Quite simply, instead of relying on the driver to switch off the engine, the car now does it automatically. Manufacturers are claiming fuel consumption reductions in the order of 5 to 8 percent from this feature alone. However, an equally important aspect of the technology is its ability to reduce CO2 emissions.
Stop – Start was developed in the 1980’s but it wasn’t well accepted. Of the manufacturers offering it, most didn’t persevere with it for very long.
For Australian buyers, more highly developed and sophisticated Stop – Start systems appeared in conventional models (as opposed to hybrids such as Toyota’s Prius) from around 2010, when a couple of European makes launched it here. Since then it’s become a very common feature of new cars, though it isn’t to ever owner’s taste.
How it works
Like many technologies, each manufacturer has its own way of doing things and Stop-Start is no exception.
Some utilise a conventional looking, though substantially up-rated starting system while at the other end of the spectrum is a belt driven combined starter / alternator unit. Hybrid models typically use a traction motor / generator for engine start. Similarly, the vehicle’s electrical system can resemble a conventional system, incorporate an extra battery for starting or even a high-tech super-capacitor just to run the starter.

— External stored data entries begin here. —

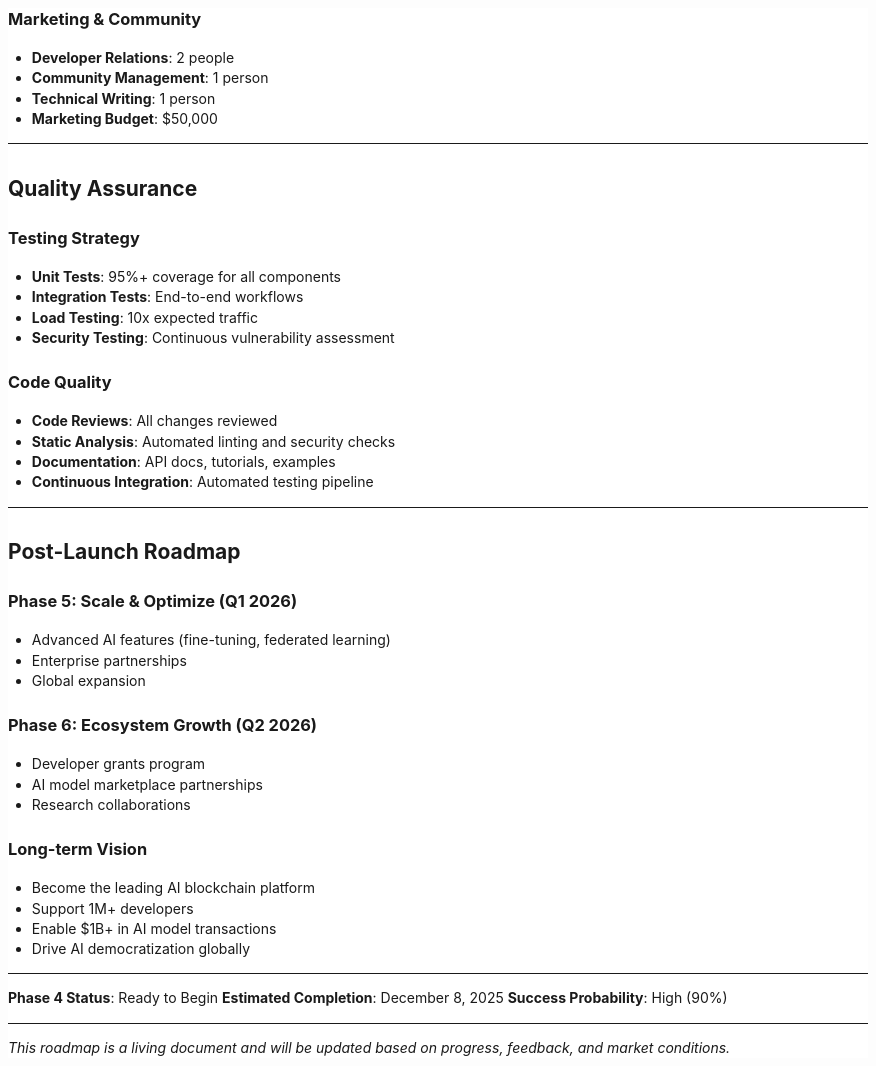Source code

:### Marketing & Community
- **Developer Relations**: 2 people
- **Community Management**: 1 person
- **Technical Writing**: 1 person
- **Marketing Budget**: $50,000

---

## Quality Assurance

### Testing Strategy
- **Unit Tests**: 95%+ coverage for all components
- **Integration Tests**: End-to-end workflows
- **Load Testing**: 10x expected traffic
- **Security Testing**: Continuous vulnerability assessment

### Code Quality
- **Code Reviews**: All changes reviewed
- **Static Analysis**: Automated linting and security checks
- **Documentation**: API docs, tutorials, examples
- **Continuous Integration**: Automated testing pipeline

---

## Post-Launch Roadmap

### Phase 5: Scale & Optimize (Q1 2026)
- Advanced AI features (fine-tuning, federated learning)
- Enterprise partnerships
- Global expansion

### Phase 6: Ecosystem Growth (Q2 2026)
- Developer grants program
- AI model marketplace partnerships
- Research collaborations

### Long-term Vision
- Become the leading AI blockchain platform
- Support 1M+ developers
- Enable $1B+ in AI model transactions
- Drive AI democratization globally

---

**Phase 4 Status**: Ready to Begin
**Estimated Completion**: December 8, 2025
**Success Probability**: High (90%)

---

*This roadmap is a living document and will be updated based on progress, feedback, and market conditions.*
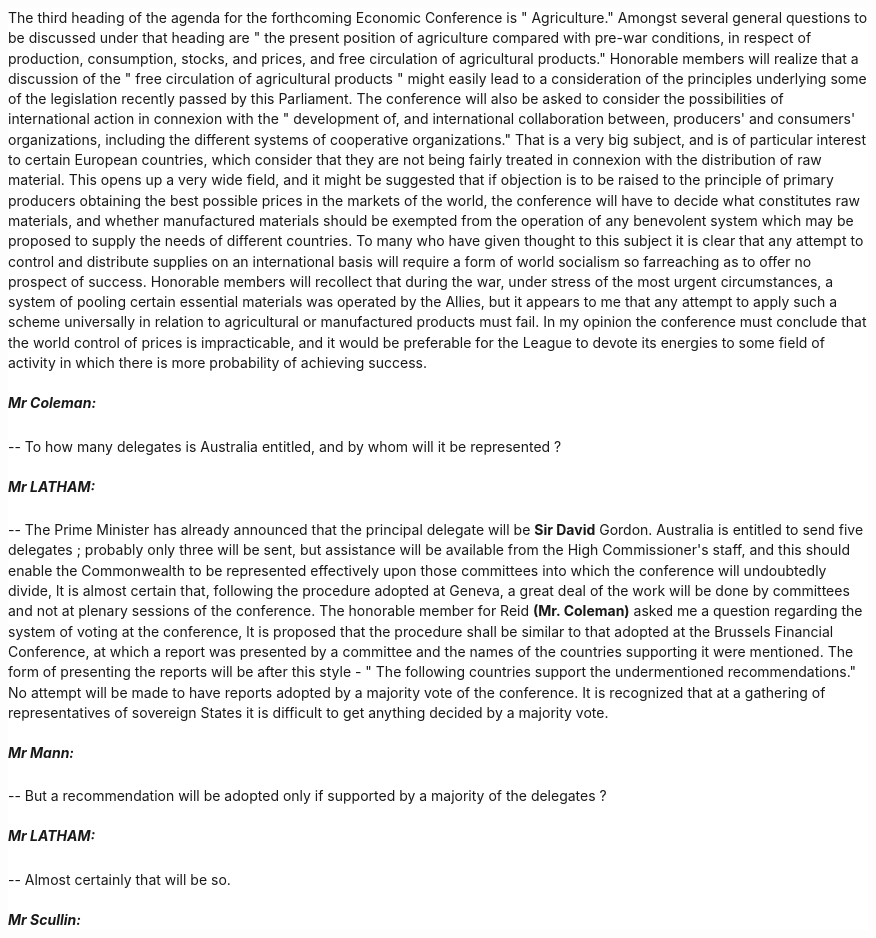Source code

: The third heading of the agenda for the forthcoming Economic Conference is " Agriculture." Amongst several general questions to be discussed under that heading are " the present position of agriculture compared with pre-war conditions, in respect of production, consumption, stocks, and prices, and free circulation of agricultural products." Honorable members will realize that a discussion of the "  free  circulation of agricultural products " might easily lead to a consideration of the principles underlying some of the legislation recently passed by this Parliament. The conference will also be asked to consider the possibilities of international action in connexion with the " development of, and international collaboration between, producers' and consumers' organizations, including the different systems of cooperative organizations." That is a very big subject, and is of particular interest to certain European countries, which consider that they are not being fairly treated in connexion with the distribution of raw material. This opens up a very wide field, and it might be suggested that if objection is to be raised to the principle of primary producers obtaining the best possible prices in the markets of the world, the conference will have to decide what constitutes raw materials, and whether manufactured materials should be exempted from the operation of any benevolent system which may be proposed to supply the needs of different countries. To many who have given thought to this subject it is clear that any attempt to control and distribute supplies on an international basis will require a form of world socialism so farreaching as to offer no prospect of success. Honorable members will recollect that during the war, under stress of the most urgent circumstances, a system of pooling certain essential materials was operated by the Allies, but it appears to me that any attempt to apply such a scheme universally in relation to agricultural or manufactured products must fail. In my opinion the conference must conclude that the world control of prices is impracticable, and it would be preferable for the League to devote its energies to some field of activity in which there is more probability of achieving success. 

##### Mr Coleman:

-- To how many delegates is Australia entitled, and by whom will it be represented ? 

##### Mr LATHAM:

-- The Prime Minister has already announced that the principal delegate will be  **Sir David**  Gordon. Australia is entitled to send five delegates ; probably only three will  be sent, but assistance will be available from the High Commissioner's staff, and this should enable the Commonwealth to be represented effectively upon those committees into which the conference will undoubtedly divide, lt is almost certain that, following the procedure adopted at Geneva, a great deal of the work will be done by committees and not at plenary sessions of the conference. The honorable member for Reid  **(Mr. Coleman)**  asked me a question regarding the system of voting at the conference, lt is proposed that the procedure shall be similar to that adopted at the Brussels Financial Conference, at which a report was presented by a committee and the names of the countries supporting it were mentioned. The form of presenting the reports will be after this style - " The following countries support the undermentioned recommendations." No attempt will be made to have reports adopted by a majority vote of the conference. It is recognized that at a gathering of representatives of sovereign States it is difficult to get anything decided by a majority vote. 

##### Mr Mann:

-- But a recommendation will be adopted only if supported by a majority of the delegates ? 

##### Mr LATHAM:

-- Almost certainly that will be so. 

##### Mr Scullin:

Stop- Start systems operate within defined parameters which will, to some degree, vary from maker to maker. Generally though, the system will not operate unless the vehicle is stationary, the engine is at operating temperature, the battery has a certain level of charge and the cabin temperature is within a certain range. Gearshift, brake pedal, handbrake lever position and, for manual vehicles, clutch pedal position are also factors in the system’s operation.
Stop-Start operation is generally inhibited if there is high electrical load, as would be the case with a discharged battery, or when there is high demand on the heater or air conditioner.
Most systems provide a switch that allows the driver to disable the function if desired.
The last word
While there are fuel savings to be had from switching off the engine when stationary, the reality is that if the vehicle isn’t designed for Stop-Start operation, reliability problems are likely to arise if this is done too frequently. Starters, batteries, and electrical systems of conventional vehicles are simply not designed for such frequent use. However, there is nothing wrong with switching off the engine when it’s clear that the vehicle won’t be moving for a prolonged period.